When task execution finishes, it appears to package the result into a result message and send that back through the same transport wrapper.
So the traffic model looks like this:
There are also signs that the server side may use cookie-related response handling as well, which is why Set-Cookie: appears in the payload alongside Cookie:. The careful reading is that Set-Cookie: strongly suggests cookie-aware response parsing, while the strongest directly supported conclusion is the outbound use of Cookie as a C2 transport container.
This is a useful design choice for the operator.
Normal-looking HTTP requests with cookie headers are less conspicuous than bespoke plaintext tasking fields, and the payload can still preserve its own internal protocol structure behind that wrapper.
XVI - What the tasking model actually looks like
The recovered payload is best understood as a modular HTTP backdoor, not a monolithic stealer.
The reason is in the execution path. Inbound work is handled as structured blobs with validation, compatibility checks, checksums, worker-thread execution, caching, and explicit status reporting.
A useful HLIL slice is this one:
1002aa422 if (*(edx_5 + ecx_4 + 0x24) == ecx_5)
2002aa43e esi_3 = sub_2a9690(edx_5 + ecx_4 + 0x10, esi_1, &var_14)
3...
4002aa45e if (esi_3[0xa] == esi_3[6] + esi_3[5] + esi_3[1] + *esi_3)
5002aa498 var_8 = sub_2a9050(esi_3, *ebx, &var_c)Even without perfect names, that is not the shape of:
receive command string -> run command -> send stdout
It is the shape of:
- parse a wrapped task or module format
- validate structure
- verify integrity
- perform compatibility or activation checks
- unpack or materialise the module
- run it via a worker execution path
The diagnostic strings support the same reading:
1"Invalid data received!"
2"Module is not found!"
3"Activation is required!"
4"Incompatible module received!"
5"Checksum error!"
6"Result is empty!"Those strings tell us the operator expects module failures to happen in specific ways and wants detailed feedback.
That is a framework mindset, not a one-shot payload mindset.

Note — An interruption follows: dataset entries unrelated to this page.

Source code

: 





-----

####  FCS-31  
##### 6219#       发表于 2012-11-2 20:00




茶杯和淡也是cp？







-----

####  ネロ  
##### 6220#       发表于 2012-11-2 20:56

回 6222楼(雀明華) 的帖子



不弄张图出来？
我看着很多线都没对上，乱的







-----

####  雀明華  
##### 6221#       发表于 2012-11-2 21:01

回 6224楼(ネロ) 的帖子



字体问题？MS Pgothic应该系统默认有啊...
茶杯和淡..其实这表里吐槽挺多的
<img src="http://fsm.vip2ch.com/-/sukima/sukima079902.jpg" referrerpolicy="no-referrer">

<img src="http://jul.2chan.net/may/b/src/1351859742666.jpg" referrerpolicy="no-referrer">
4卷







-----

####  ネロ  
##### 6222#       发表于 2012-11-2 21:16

XVII - What is proven and what is not
From this recovered payload stage, we can prove:
- staged loader-to-payload execution
- embedded blob extraction and decryption
- raw shellcode-style second-stage recovery
- manual import resolution using export hashing
- HTTP C2
- cookie-based transport
- proxy-aware communications
- structured task or module execution
- cached module handling
- result upload with diagnostic status strings
What we cannot honestly claim from this payload alone is:
- confirmed interactive shell functionality
- confirmed screenshot capture
- confirmed keylogging
- confirmed standalone file theft
- confirmed credential exfiltration as a primary mission
Those may exist in modules delivered later. This recovered stage does not prove them on its own.
XVIII - Summary
The cleanest description of this sample is:
ChChes here appears to be a staged, modular HTTP implant that recovers a raw shellcode-style payload from an embedded encrypted blob, bootstraps itself with ROR7-based API resolution, communicates through cookie-encoded HTTP traffic, receives structured task or module blobs from C2, executes them in worker threads, caches reusable modules, and reports results back to the operator.
From a reversing perspective, the broader lesson is just as useful as the family identification.
Split the problem into loader, bootstrap, transport, and tasking.
Then, when one of those stages is concrete enough, write the smallest Python script that forces your understanding to become testable.
That is what turned this sample from "interesting malware with opaque constants" into a legible workflow from embedded blob to operator tasking.